Better understanding, preparation
Overall, organizations must better understand the risks posed by software entering the organization, said Gardner.
Also, he pointed out that most of the focus to date has been on supporting security and engineering organizations. This is “essential but incomplete,” he said. Procurement and supply chain teams need more help performing those same types of evaluations on software in use. Too often, these groups lack the tools and information they need to make informed decisions about the risks posed by software and the vendors and providers who create it.
Organizations must also protect their own development environment and software artifacts, as these environments are typically not properly secure. This has “transformed them into a rich attack surface for malicious individuals,” said Gardner.
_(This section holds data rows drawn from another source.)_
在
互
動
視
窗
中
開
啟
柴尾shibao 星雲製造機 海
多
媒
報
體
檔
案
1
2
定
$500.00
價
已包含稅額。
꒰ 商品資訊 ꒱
Furthermore, organizations must be prepared to provide downstream software users with not only information about the contents of the software they create, but their own software supply chain security measures. This allows them to properly evaluate risk and respond to security incidents, said Gardner.
The right ‘protective gear’
Arnica’s new funding round was led by Joule Ventures and First Rays Venture Partners, with angel investment from Avi Shua, cofounder and CEO of Orca Security, Dror Davidoff, cofounder and CEO of Aqua Security and Baruch Sadogursky, head of developer relations of Jfrog.
The company will use the funds to accelerate R&D and scale its go-to-market teams. Its focus area, said Valtman, is to provide more automated workflow and mitigation capabilities for existing and new customers.
Ultimately, Valtman compared the tool to his passion for mountain biking.
As would be expected, “I have fallen many times, but after each fall, I make sure to get the right protective gear to avoid any future injuries,” he said, adding that “I now wear a full face helmet.”
Arnica’s goal, he said, is to provide organizations with better “protective gear” over time by addressing more complex problems and “shifting the paradigm on risk mitigation.”